[Extracted data entries]
┄┄┄┄┄┄┄┄┄┄┄┄┄┄┄┄┄┄┄┄
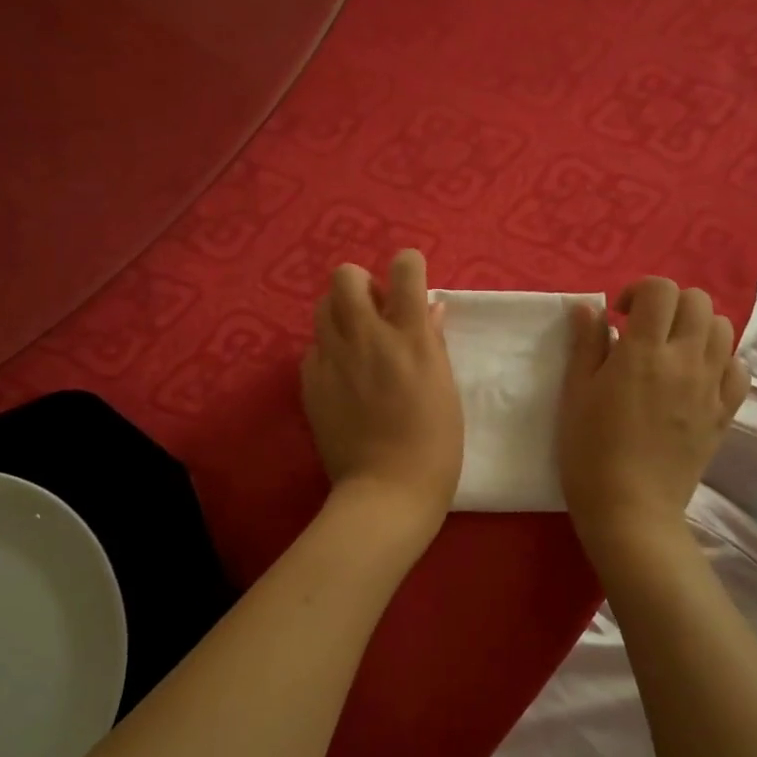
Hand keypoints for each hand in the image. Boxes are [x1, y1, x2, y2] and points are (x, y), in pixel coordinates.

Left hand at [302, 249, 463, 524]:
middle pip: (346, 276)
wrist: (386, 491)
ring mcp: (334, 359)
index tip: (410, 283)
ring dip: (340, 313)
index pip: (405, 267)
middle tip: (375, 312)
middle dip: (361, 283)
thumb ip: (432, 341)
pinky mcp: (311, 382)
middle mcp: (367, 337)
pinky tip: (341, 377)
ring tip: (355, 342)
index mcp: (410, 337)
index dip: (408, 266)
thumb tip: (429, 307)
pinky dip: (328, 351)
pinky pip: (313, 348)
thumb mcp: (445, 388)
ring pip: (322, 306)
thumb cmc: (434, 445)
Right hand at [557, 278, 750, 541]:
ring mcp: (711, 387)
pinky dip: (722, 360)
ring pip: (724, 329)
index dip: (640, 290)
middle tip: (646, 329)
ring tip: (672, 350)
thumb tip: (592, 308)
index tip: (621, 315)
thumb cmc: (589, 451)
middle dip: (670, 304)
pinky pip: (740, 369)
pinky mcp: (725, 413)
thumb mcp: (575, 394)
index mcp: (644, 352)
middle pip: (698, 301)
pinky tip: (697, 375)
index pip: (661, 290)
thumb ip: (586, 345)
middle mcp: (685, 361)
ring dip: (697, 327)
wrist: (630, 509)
┄┄┄┄┄┄┄┄┄┄┄┄┄┄┄┄┄┄┄┄
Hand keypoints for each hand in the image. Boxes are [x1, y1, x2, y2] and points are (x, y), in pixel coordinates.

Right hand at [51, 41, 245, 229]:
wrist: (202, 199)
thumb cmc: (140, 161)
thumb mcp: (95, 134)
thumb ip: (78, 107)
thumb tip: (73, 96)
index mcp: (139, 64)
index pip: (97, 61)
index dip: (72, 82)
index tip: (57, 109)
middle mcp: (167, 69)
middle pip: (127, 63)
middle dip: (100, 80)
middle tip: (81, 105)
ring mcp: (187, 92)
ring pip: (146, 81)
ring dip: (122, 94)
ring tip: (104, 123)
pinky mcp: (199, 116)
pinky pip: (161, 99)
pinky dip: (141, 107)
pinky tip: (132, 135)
┄┄┄┄┄┄┄┄┄┄┄┄┄┄┄┄┄┄┄┄
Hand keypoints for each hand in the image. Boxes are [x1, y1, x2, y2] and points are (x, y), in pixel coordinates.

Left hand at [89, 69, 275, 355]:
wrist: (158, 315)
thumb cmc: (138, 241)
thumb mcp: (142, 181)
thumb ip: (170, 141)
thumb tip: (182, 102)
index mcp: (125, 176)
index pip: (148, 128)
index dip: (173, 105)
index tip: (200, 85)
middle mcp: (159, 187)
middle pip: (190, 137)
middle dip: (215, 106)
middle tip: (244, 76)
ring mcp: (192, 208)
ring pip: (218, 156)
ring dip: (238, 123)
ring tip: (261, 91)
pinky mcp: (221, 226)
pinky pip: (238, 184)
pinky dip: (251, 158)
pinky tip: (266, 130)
┄┄┄┄┄┄┄┄┄┄┄┄┄┄┄┄┄┄┄┄
_Your objective_.
Copy, exactly and only, the lines above that begin with the one containing "index tip: (621, 315)" and finish with the one containing "wrist: (630, 509)".

_Result of the task_.
index tip: (621, 315)
thumb cmc: (589, 451)
middle dip: (670, 304)
pinky pip: (740, 369)
pinky mcp: (725, 413)
thumb mcp: (575, 394)
index mcp: (644, 352)
middle pip: (698, 301)
pinky tip: (697, 375)
index pip: (661, 290)
thumb ip: (586, 345)
middle mcp: (685, 361)
ring dip: (697, 327)
wrist: (630, 509)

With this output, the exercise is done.